Росситер заметил его первый.
— О'Рурк? Явились нам помочь?
— Я вижу, что работа у вас кипит и в помощи вы не нуждаетесь!
Теодор Мэнсфилд и доктор Кэннингхэм тоже поглядели на Лайэма, оторвавшись от своей работы, — они разрисовывали крышку саркофага. Лайэм поздоровался с ними и высказал восхищение их работой:
— Я и не думал, что получится так замечательно! Краски и рисунок — великолепны!
На саркофаге была изображена богиня Изида с распростертыми крыльями и тянулись надписи из иероглифов.
Росситер прошелся по рисунку маленькой кисточкой:
— Это — золотая краска. Включает настоящее золото.

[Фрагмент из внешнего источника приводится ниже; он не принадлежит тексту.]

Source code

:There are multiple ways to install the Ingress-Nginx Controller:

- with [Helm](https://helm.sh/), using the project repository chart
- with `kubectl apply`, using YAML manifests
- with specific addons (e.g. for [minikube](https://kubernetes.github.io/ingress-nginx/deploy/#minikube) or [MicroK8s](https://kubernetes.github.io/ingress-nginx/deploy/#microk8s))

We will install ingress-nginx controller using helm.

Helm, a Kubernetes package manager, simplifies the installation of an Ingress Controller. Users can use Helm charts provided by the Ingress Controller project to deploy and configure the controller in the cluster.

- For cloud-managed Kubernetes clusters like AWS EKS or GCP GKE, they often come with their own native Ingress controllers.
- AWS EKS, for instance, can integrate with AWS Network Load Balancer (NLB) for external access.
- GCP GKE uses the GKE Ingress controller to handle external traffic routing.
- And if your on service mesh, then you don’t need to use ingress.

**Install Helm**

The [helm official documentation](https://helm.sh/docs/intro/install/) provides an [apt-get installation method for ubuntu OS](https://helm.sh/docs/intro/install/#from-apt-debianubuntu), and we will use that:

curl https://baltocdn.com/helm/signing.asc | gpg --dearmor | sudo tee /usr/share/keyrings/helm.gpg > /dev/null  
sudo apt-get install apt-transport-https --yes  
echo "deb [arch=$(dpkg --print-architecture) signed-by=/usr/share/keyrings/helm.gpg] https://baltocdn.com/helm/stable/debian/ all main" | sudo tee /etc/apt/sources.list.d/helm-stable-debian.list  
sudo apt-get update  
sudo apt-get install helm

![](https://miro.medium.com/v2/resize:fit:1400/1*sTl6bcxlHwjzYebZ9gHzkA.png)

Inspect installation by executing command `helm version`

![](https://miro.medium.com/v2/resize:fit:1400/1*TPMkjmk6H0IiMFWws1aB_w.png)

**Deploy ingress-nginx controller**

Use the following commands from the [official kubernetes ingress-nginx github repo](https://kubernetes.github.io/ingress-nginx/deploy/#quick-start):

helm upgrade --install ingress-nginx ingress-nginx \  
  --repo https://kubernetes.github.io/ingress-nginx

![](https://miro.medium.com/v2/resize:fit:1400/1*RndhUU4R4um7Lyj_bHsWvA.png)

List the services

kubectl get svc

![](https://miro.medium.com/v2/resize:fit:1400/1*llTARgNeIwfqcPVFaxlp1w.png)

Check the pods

Стоила мне кучу денег.
— Я найду способ возместить вам всем расходы и заплатить за работу, — заявил Лайэм.
— Да как вы это сделаете? — засмеялся Кэннингхэм. — Ведь в рекламных объявлениях придется утверждать, что и саркофаги, и мумии — подлинные.
— Да, — согласился Лайэм, — тогда храм привлечет больше посетителей. Но я включу оплату вашей работы в графу расходов по внутренней отделке храма.
— Вы очень заботливы, — заметил Мэнсфилд. — Но, право, это излишне.
— Нет, я настаиваю на этом, — возразил Лайэм. — Доставка, как уговорились, ночью, сторожа я предупредил и назвал ваше имя, — сказал он Росситеру.